*** INFORMATION GIVEN Section Begins ***

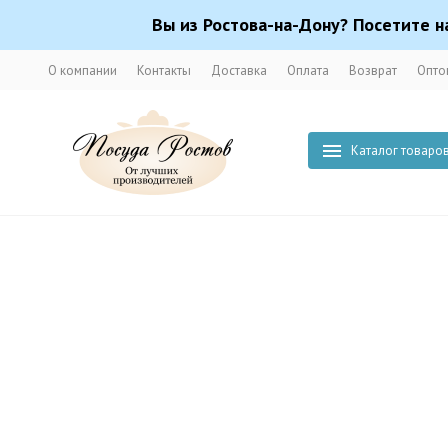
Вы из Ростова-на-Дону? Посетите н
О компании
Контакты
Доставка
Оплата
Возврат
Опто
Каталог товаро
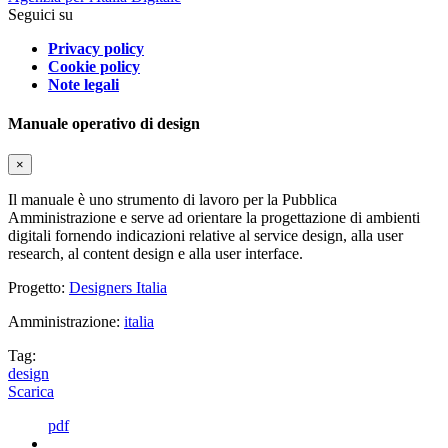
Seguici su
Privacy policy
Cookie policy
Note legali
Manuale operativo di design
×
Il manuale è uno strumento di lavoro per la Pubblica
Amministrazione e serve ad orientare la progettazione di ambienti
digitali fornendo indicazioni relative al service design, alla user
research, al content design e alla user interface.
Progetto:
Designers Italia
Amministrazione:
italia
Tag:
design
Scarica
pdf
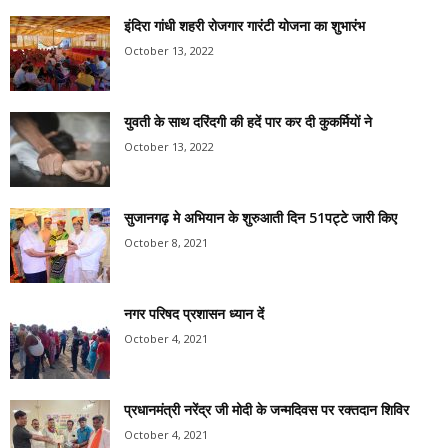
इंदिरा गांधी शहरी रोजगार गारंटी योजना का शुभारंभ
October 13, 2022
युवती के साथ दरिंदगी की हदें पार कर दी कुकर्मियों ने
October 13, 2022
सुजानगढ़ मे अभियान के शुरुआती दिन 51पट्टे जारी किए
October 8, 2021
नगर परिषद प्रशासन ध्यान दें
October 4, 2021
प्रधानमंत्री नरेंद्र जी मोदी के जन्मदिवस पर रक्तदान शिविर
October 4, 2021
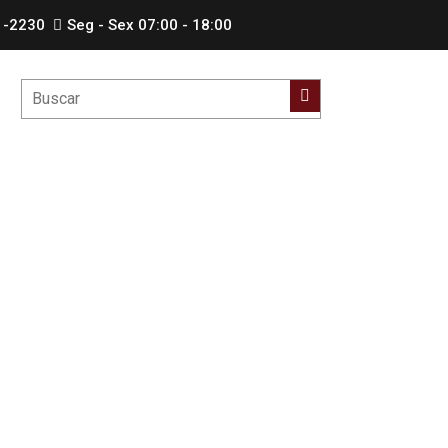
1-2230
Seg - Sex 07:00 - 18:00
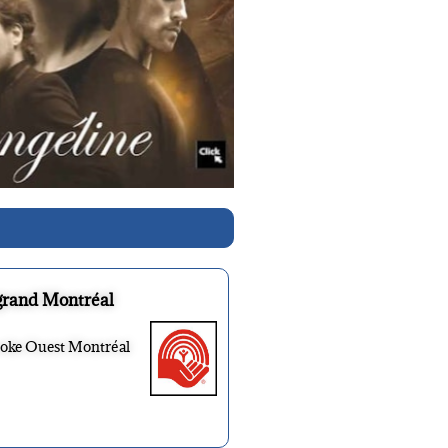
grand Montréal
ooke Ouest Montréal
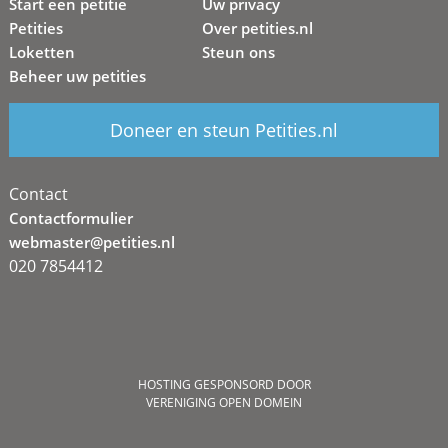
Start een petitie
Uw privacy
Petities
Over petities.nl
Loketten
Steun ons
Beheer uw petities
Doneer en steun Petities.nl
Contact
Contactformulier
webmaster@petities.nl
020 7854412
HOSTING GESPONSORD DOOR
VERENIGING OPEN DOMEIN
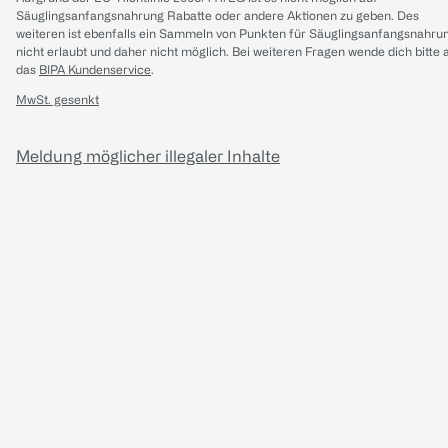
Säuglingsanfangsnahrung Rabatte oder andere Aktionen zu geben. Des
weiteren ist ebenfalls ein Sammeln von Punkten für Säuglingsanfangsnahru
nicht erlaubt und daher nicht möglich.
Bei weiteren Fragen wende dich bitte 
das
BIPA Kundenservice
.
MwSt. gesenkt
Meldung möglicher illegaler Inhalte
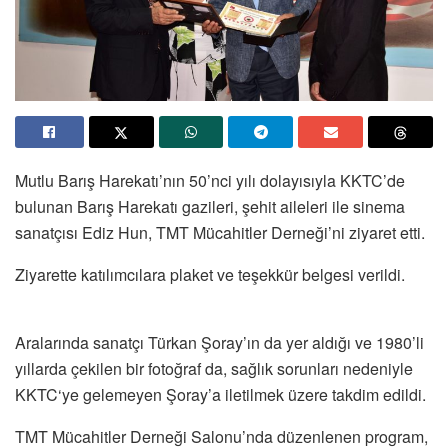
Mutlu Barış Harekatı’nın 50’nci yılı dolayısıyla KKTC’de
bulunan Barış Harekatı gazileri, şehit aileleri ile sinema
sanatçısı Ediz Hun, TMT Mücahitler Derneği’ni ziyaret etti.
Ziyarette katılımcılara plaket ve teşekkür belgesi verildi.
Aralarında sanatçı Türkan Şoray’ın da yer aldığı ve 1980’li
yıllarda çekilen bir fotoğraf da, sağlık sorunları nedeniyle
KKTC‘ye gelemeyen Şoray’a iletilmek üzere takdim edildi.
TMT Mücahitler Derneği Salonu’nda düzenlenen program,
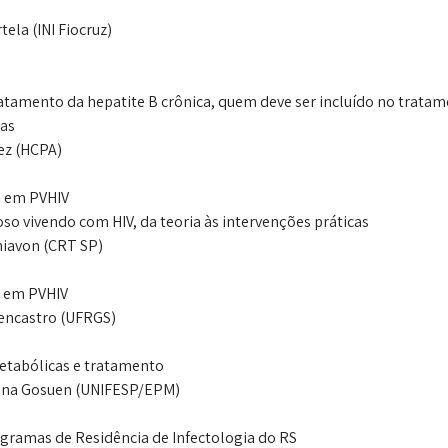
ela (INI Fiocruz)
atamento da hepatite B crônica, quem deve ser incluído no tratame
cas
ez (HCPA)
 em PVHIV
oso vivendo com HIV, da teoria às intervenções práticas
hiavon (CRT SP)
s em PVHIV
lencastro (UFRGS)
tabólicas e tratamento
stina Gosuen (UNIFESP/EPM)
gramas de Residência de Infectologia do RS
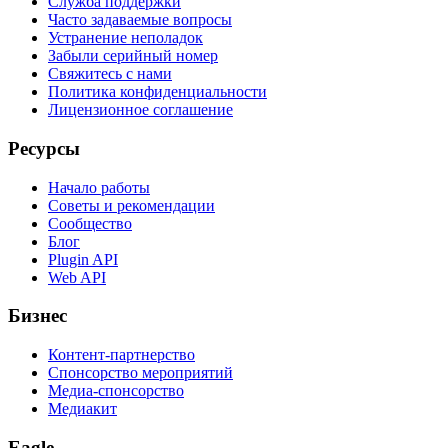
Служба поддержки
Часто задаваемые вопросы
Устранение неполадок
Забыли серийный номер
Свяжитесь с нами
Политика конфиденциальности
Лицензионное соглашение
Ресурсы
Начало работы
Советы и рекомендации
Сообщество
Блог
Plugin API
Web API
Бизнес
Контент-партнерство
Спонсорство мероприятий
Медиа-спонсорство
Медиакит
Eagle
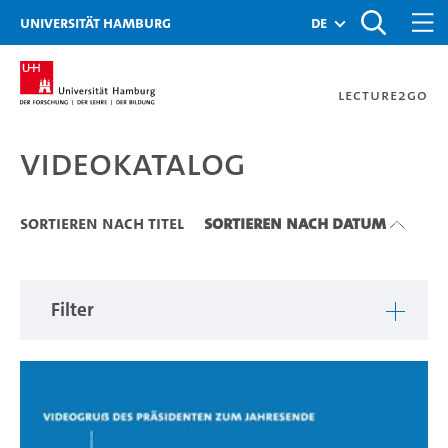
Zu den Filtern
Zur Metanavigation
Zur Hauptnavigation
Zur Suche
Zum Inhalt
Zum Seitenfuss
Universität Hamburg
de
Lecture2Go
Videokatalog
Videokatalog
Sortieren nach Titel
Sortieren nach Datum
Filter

*** INFORMATION GIVEN Section Ends ***

WORK TO COMPLETE: Look through the entries above; find each line with the word "alla" and copy it.

COMPLETED TASK:
digitali fornendo indicazioni relative al service design, alla user
research, al content design e alla user interface.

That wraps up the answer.